Exercise
A copy of the listing below is needed, exact in every line and without images.

Collected material
++++++++++

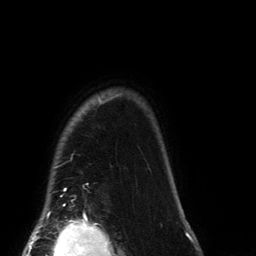
Breast MRI (dynamic contrast-enhanced), one axial slice; slice 121 of 134 in the series (ordered by position); cropped to one breast; dynamic contrast-enhanced series, time point 2 of 6 at this slice position (early post-contrast); 3 T; TE 2.7 ms, TR 6.5 ms; 1.2 mm slice thickness; 256 × 256 image matrix. Female patient.
Structures marked on this image (semi-automatic segmentation, software-assisted and operator-edited):
- enhancing-tissue mask used for the functional tumour volume (all voxels passing the contrast-enhancement thresholds inside the analysis volume; usually the tumour): bounding box [x1, y1, x2, y2] px = [63, 93, 122, 206]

++++++++++

Finished task
Breast MRI (dynamic contrast-enhanced), one axial slice; slice 121 of 134 in the series (ordered by position); cropped to one breast; dynamic contrast-enhanced series, time point 2 of 6 at this slice position (early post-contrast); 3 T; TE 2.7 ms, TR 6.5 ms; 1.2 mm slice thickness; 256 × 256 image matrix. Female patient.
Structures marked on this image (semi-automatic segmentation, software-assisted and operator-edited):
- enhancing-tissue mask used for the functional tumour volume (all voxels passing the contrast-enhancement thresholds inside the analysis volume; usually the tumour): bounding box [x1, y1, x2, y2] px = [63, 93, 122, 206]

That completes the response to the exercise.